■ TASK INSTRUCTIONS ■
Go through the listing and set it down exactly, leaving out its pictures.

____ TASK INPUT

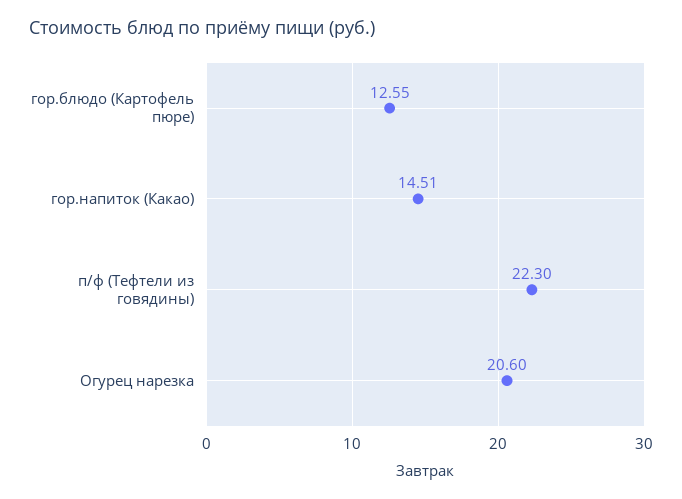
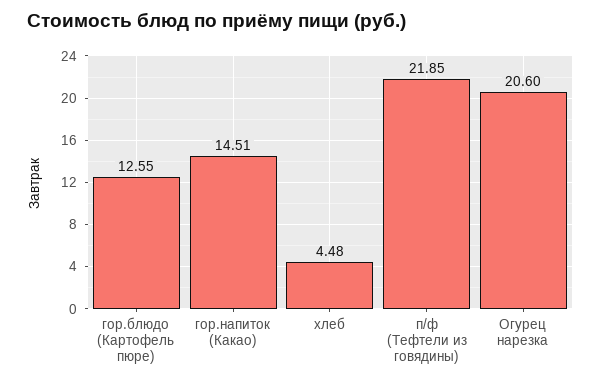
  {
    "гор.блюдо (Картофель пюре)": 12.55,
    "гор.напиток (Какао)": 14.51,
-   "п/ф (Тефтели из говядины)": 22.3,
+   "п/ф (Тефтели из говядины)": 21.85,
-   "Огурец нарезка": 20.6
+   "Огурец нарезка": 20.6,
+   "хлеб": 4.48
  }

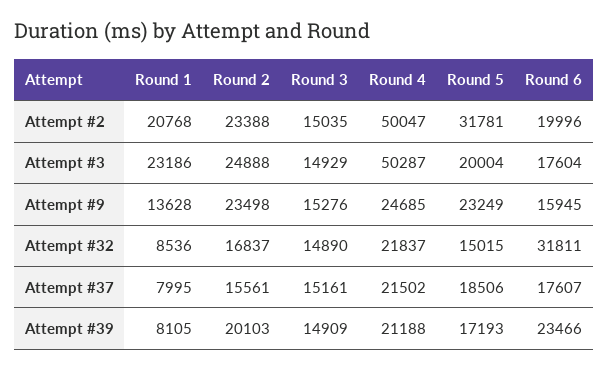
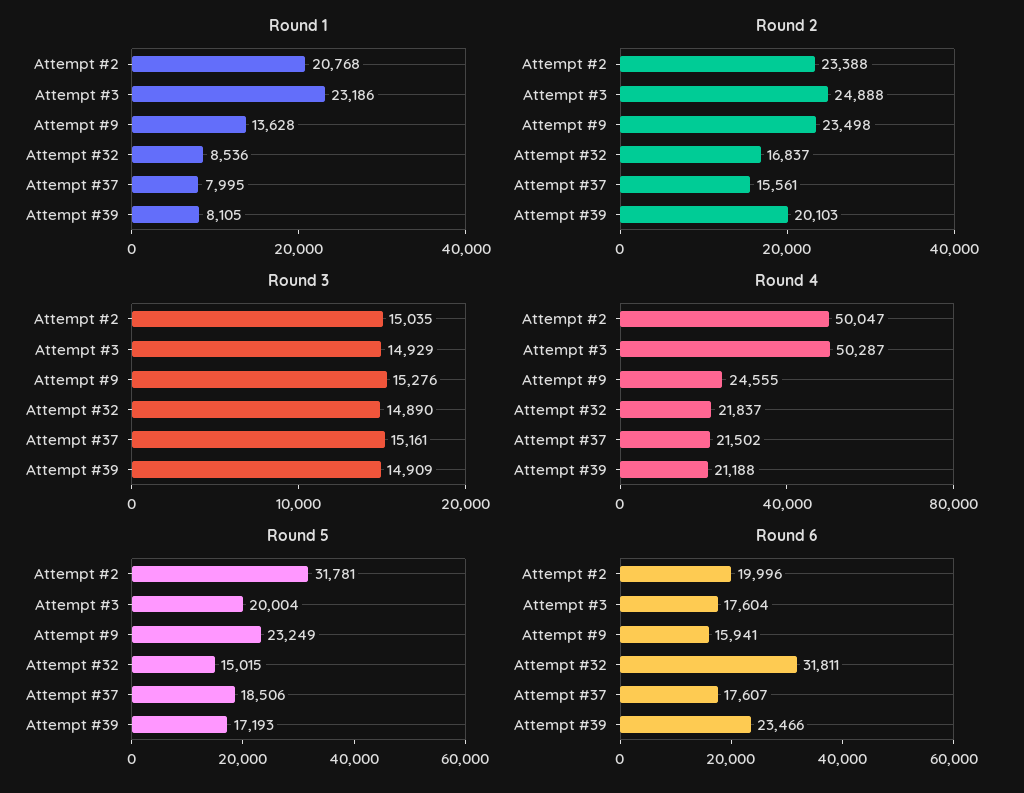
  {
    "Round 1": {
      "Attempt #2": 20768,
      "Attempt #3": 23186,
      "Attempt #9": 13628,
      "Attempt #32": 8536,
      "Attempt #37": 7995,
      "Attempt #39": 8105
    },
    "Round 2": {
      "Attempt #2": 23388,
      "Attempt #3": 24888,
      "Attempt #9": 23498,
      "Attempt #32": 16837,
      "Attempt #37": 15561,
      "Attempt #39": 20103
    },
    "Round 3": {
      "Attempt #2": 15035,
      "Attempt #3": 14929,
      "Attempt #9": 15276,
      "Attempt #32": 14890,
      "Attempt #37": 15161,
      "Attempt #39": 14909
    },
    "Round 4": {
      "Attempt #2": 50047,
      "Attempt #3": 50287,
-     "Attempt #9": 24685,
+     "Attempt #9": 24555,
      "Attempt #32": 21837,
      "Attempt #37": 21502,
      "Attempt #39": 21188
    },
    "Round 5": {
      "Attempt #2": 31781,
      "Attempt #3": 20004,
      "Attempt #9": 23249,
      "Attempt #32": 15015,
      "Attempt #37": 18506,
      "Attempt #39": 17193
    },
    "Round 6": {
      "Attempt #2": 19996,
      "Attempt #3": 17604,
-     "Attempt #9": 15945,
+     "Attempt #9": 15941,
      "Attempt #32": 31811,
      "Attempt #37": 17607,
      "Attempt #39": 23466
    }
  }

________

■ ANSWER BELOW ■
  {
    "гор.блюдо (Картофель пюре)": 12.55,
    "гор.напиток (Какао)": 14.51,
-   "п/ф (Тефтели из говядины)": 22.3,
+   "п/ф (Тефтели из говядины)": 21.85,
-   "Огурец нарезка": 20.6
+   "Огурец нарезка": 20.6,
+   "хлеб": 4.48
  }

  {
    "Round 1": {
      "Attempt #2": 20768,
      "Attempt #3": 23186,
      "Attempt #9": 13628,
      "Attempt #32": 8536,
      "Attempt #37": 7995,
      "Attempt #39": 8105
    },
    "Round 2": {
      "Attempt #2": 23388,
      "Attempt #3": 24888,
      "Attempt #9": 23498,
      "Attempt #32": 16837,
      "Attempt #37": 15561,
      "Attempt #39": 20103
    },
    "Round 3": {
      "Attempt #2": 15035,
      "Attempt #3": 14929,
      "Attempt #9": 15276,
      "Attempt #32": 14890,
      "Attempt #37": 15161,
      "Attempt #39": 14909
    },
    "Round 4": {
      "Attempt #2": 50047,
      "Attempt #3": 50287,
-     "Attempt #9": 24685,
+     "Attempt #9": 24555,
      "Attempt #32": 21837,
      "Attempt #37": 21502,
      "Attempt #39": 21188
    },
    "Round 5": {
      "Attempt #2": 31781,
      "Attempt #3": 20004,
      "Attempt #9": 23249,
      "Attempt #32": 15015,
      "Attempt #37": 18506,
      "Attempt #39": 17193
    },
    "Round 6": {
      "Attempt #2": 19996,
      "Attempt #3": 17604,
-     "Attempt #9": 15945,
+     "Attempt #9": 15941,
      "Attempt #32": 31811,
      "Attempt #37": 17607,
      "Attempt #39": 23466
    }
  }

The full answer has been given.